▶ [Given instruction] Copy the rows below, substituting "vector outlines" for every "SVG masks" and leaving everything else unchanged.

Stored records
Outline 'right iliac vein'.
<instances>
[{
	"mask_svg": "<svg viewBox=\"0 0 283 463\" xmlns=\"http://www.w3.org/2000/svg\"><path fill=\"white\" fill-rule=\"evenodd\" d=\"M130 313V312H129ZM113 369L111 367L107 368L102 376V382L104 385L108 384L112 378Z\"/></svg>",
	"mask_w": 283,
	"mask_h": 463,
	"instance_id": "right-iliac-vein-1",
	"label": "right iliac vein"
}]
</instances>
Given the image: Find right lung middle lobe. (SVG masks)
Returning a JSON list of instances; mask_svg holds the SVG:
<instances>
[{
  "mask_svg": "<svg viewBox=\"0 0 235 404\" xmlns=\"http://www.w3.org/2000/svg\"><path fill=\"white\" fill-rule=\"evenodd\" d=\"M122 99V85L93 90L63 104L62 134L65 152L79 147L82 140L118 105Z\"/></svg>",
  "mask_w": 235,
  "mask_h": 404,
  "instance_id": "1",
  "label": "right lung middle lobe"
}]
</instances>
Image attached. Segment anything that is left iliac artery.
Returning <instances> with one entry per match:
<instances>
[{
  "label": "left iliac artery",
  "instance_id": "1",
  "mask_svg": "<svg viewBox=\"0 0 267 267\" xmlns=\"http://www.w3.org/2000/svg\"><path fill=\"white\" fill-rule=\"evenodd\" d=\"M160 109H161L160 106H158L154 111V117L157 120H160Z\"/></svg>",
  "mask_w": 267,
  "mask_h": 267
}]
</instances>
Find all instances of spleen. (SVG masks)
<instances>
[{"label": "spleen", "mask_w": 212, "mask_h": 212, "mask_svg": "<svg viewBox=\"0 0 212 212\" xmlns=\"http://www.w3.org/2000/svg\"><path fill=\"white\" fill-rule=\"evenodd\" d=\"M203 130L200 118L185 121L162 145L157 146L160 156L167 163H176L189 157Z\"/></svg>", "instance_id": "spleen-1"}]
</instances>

▶ [Exercise solution]
Outline 'right iliac vein'.
<instances>
[{
	"mask_svg": "<svg viewBox=\"0 0 283 463\" xmlns=\"http://www.w3.org/2000/svg\"><path fill=\"white\" fill-rule=\"evenodd\" d=\"M130 313V312H129ZM113 369L111 367L107 368L102 376V382L104 385L108 384L112 378Z\"/></svg>",
	"mask_w": 283,
	"mask_h": 463,
	"instance_id": "right-iliac-vein-1",
	"label": "right iliac vein"
}]
</instances>
Given the image: Find right lung middle lobe. (vector outlines)
Returning a JSON list of instances; mask_svg holds the SVG:
<instances>
[{
  "mask_svg": "<svg viewBox=\"0 0 235 404\" xmlns=\"http://www.w3.org/2000/svg\"><path fill=\"white\" fill-rule=\"evenodd\" d=\"M122 99V85L93 90L63 104L62 134L65 152L79 147L82 140L118 105Z\"/></svg>",
  "mask_w": 235,
  "mask_h": 404,
  "instance_id": "1",
  "label": "right lung middle lobe"
}]
</instances>
Image attached. Segment anything that is left iliac artery.
Returning <instances> with one entry per match:
<instances>
[{
  "label": "left iliac artery",
  "instance_id": "1",
  "mask_svg": "<svg viewBox=\"0 0 267 267\" xmlns=\"http://www.w3.org/2000/svg\"><path fill=\"white\" fill-rule=\"evenodd\" d=\"M160 109H161L160 106H158L154 111V117L157 120H160Z\"/></svg>",
  "mask_w": 267,
  "mask_h": 267
}]
</instances>
Find all instances of spleen. (vector outlines)
<instances>
[{"label": "spleen", "mask_w": 212, "mask_h": 212, "mask_svg": "<svg viewBox=\"0 0 212 212\" xmlns=\"http://www.w3.org/2000/svg\"><path fill=\"white\" fill-rule=\"evenodd\" d=\"M203 130L200 118L185 121L162 145L157 146L160 156L167 163H176L189 157Z\"/></svg>", "instance_id": "spleen-1"}]
</instances>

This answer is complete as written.